Ultimately, the recklessness associated with i could come back on you, the seller, if you’re hiring the wrong consultant to help. We’ve already seen some seller accounts that were blocked permanently when bad behavior linked to undue influence of an Amazon employee was uncovered. It’s inadvisable to hand over fees to a consultant, let them do the rest, and ask them not to tell you how they get the work done. If your account reinstatement looks like a bad or mistaken reinstatement to an auditor who knows where to look, they’ll wonder where the magic came from.

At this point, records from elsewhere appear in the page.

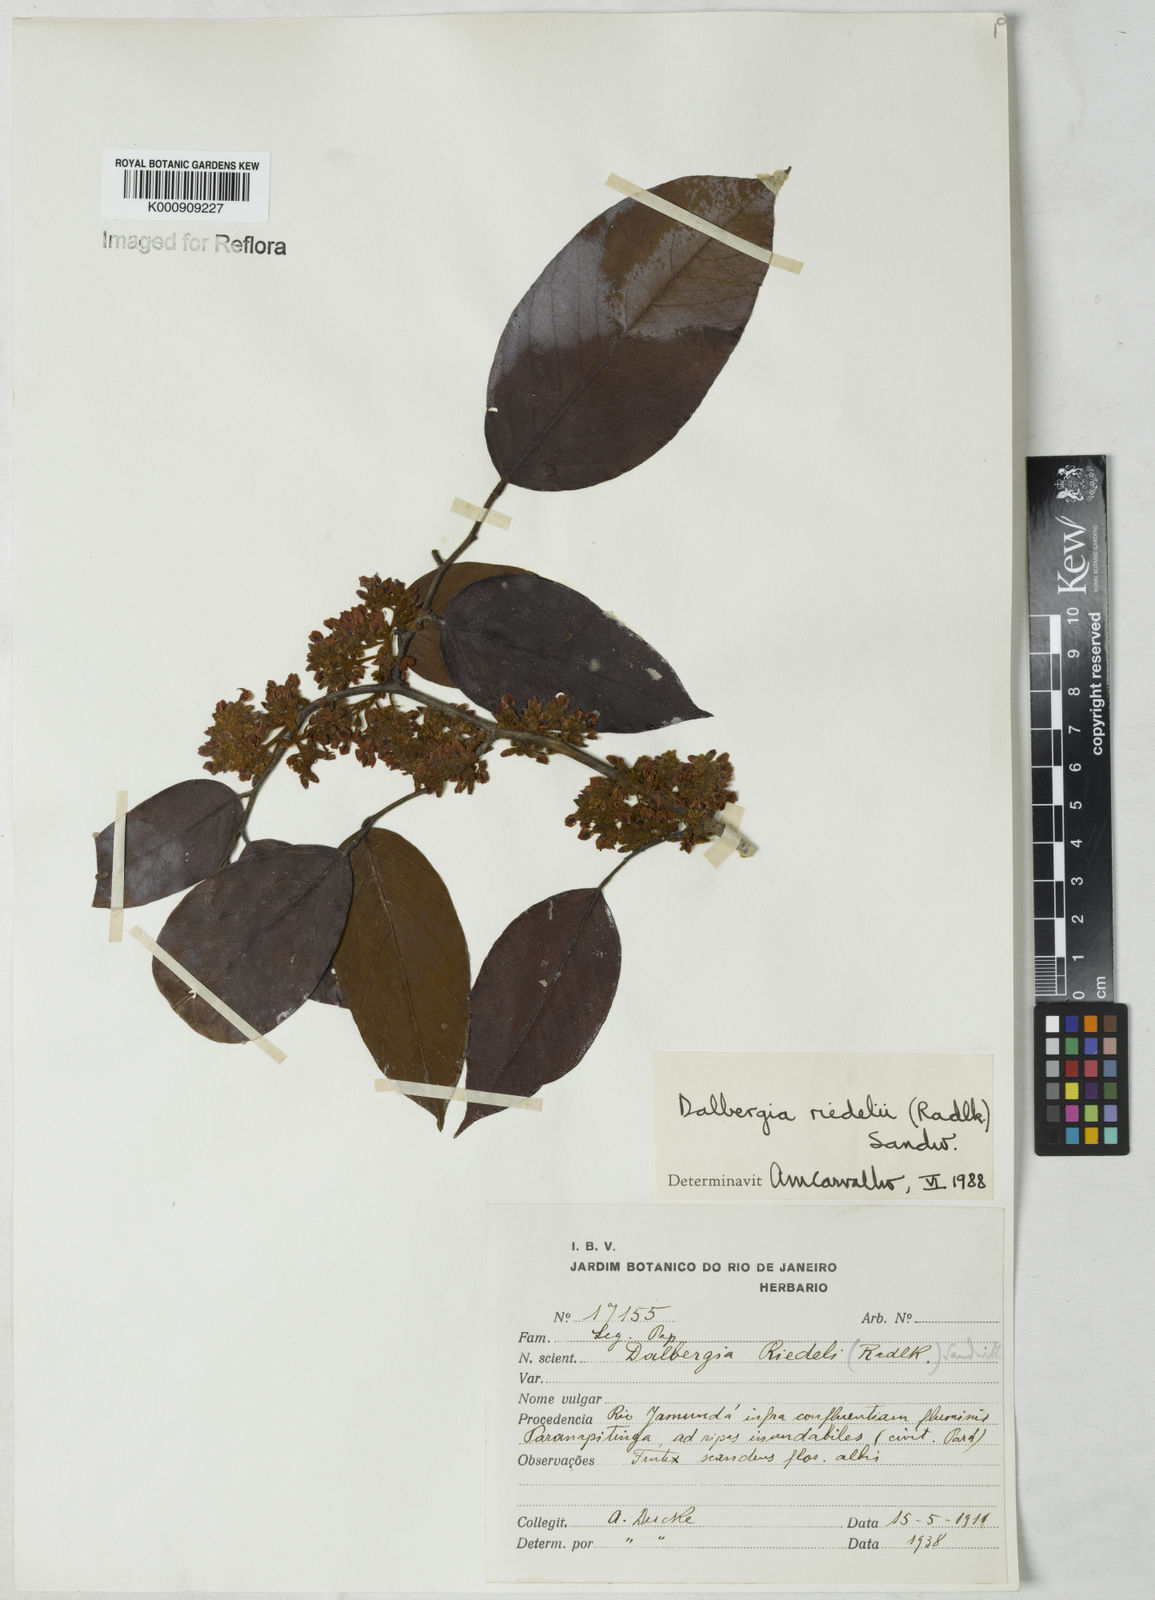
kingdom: Plantae
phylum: Tracheophyta
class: Magnoliopsida
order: Fabales
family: Fabaceae
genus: Dalbergia
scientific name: Dalbergia riedelii
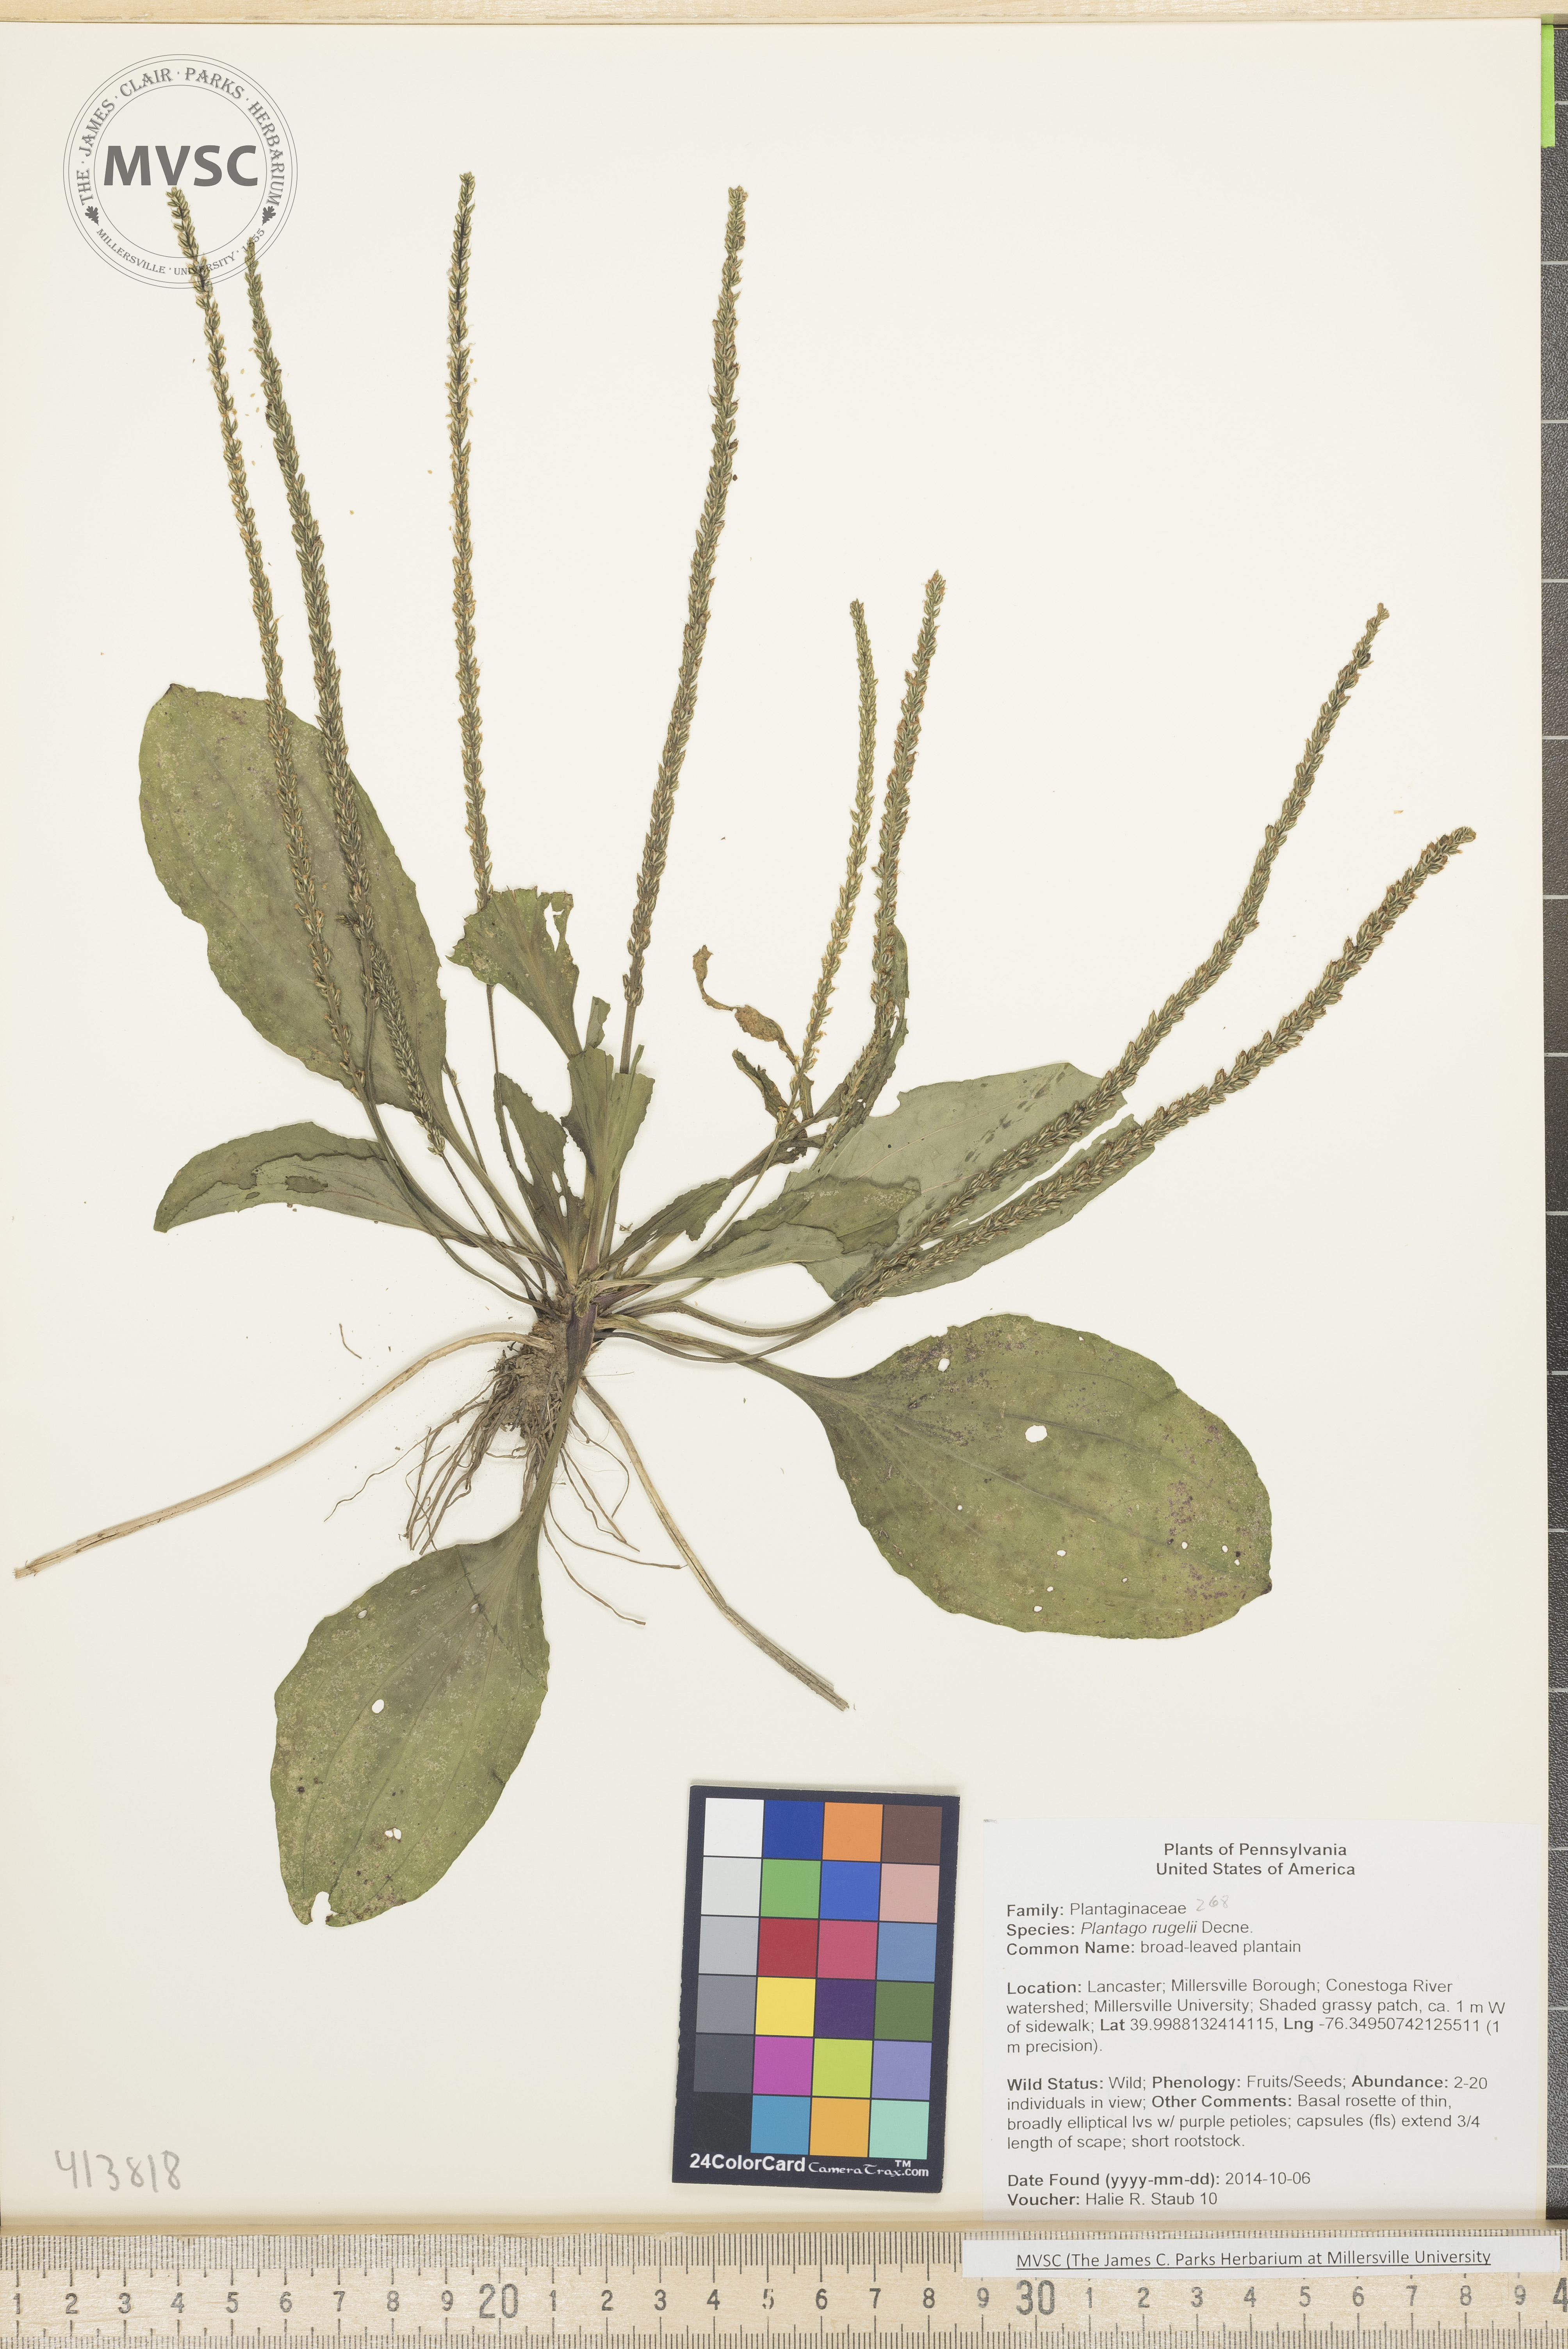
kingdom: Plantae
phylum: Tracheophyta
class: Magnoliopsida
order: Lamiales
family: Plantaginaceae
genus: Plantago
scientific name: Plantago rugelii
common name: Broad-leaved plantain
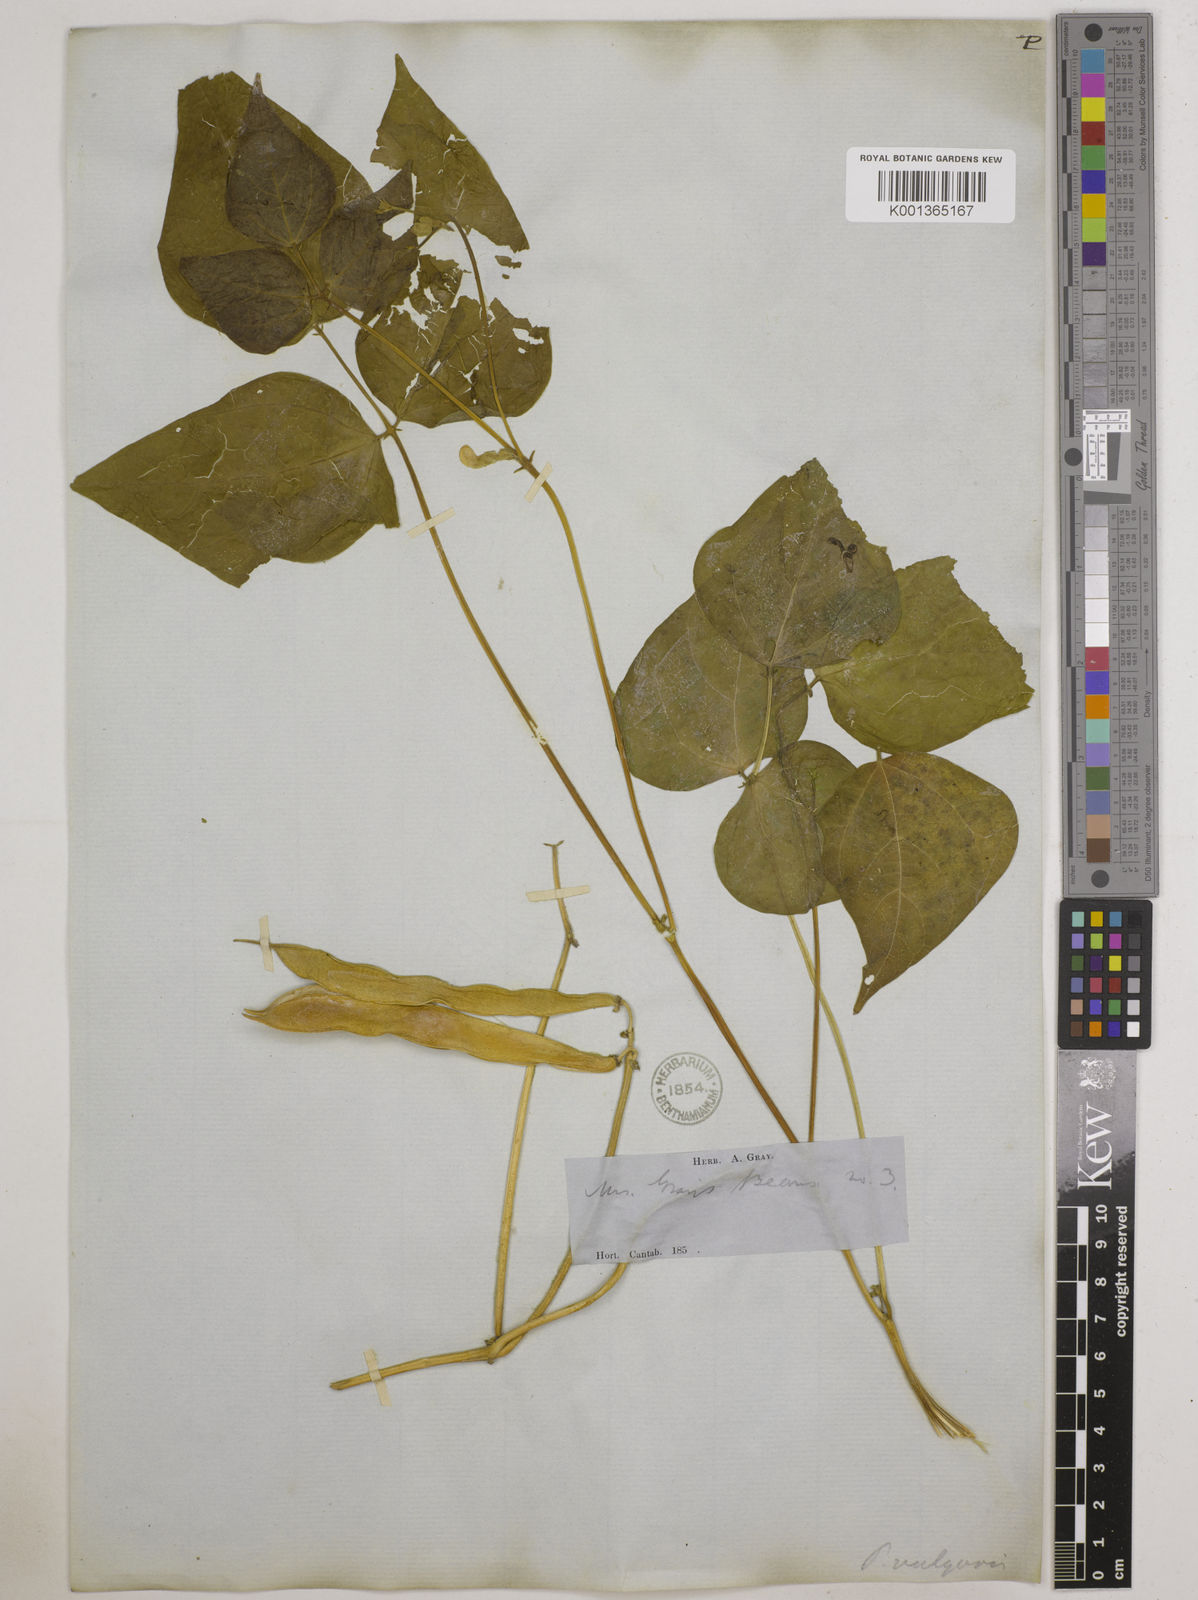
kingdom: Plantae
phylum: Tracheophyta
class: Magnoliopsida
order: Fabales
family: Fabaceae
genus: Phaseolus
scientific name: Phaseolus vulgaris
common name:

Did you induce another party to reinstate you without composing a proper appeal? Does that person claim to work with internal Amazonians to resolve your problems? You’re playing fast and loose with the fate of your Amazon business, if so. Make sure if you choose this path that you’re OK with losing all final funds and your inventory, too.
No matter what team you need to appeal to, remember that you’re the one deciding what you will need from a consultant in terms of expertise and reliability. My guess is that you won’t want a few simple Google searches to determine the fate of your Amazon business. Eyeballing a number of ads and absorbing language around “100% reinstatement success” may make you feel better in the short term, but in the long term, only actual success solves the problem. Make sure you do your homework unless you can afford to say goodbye to the account if it comes to that.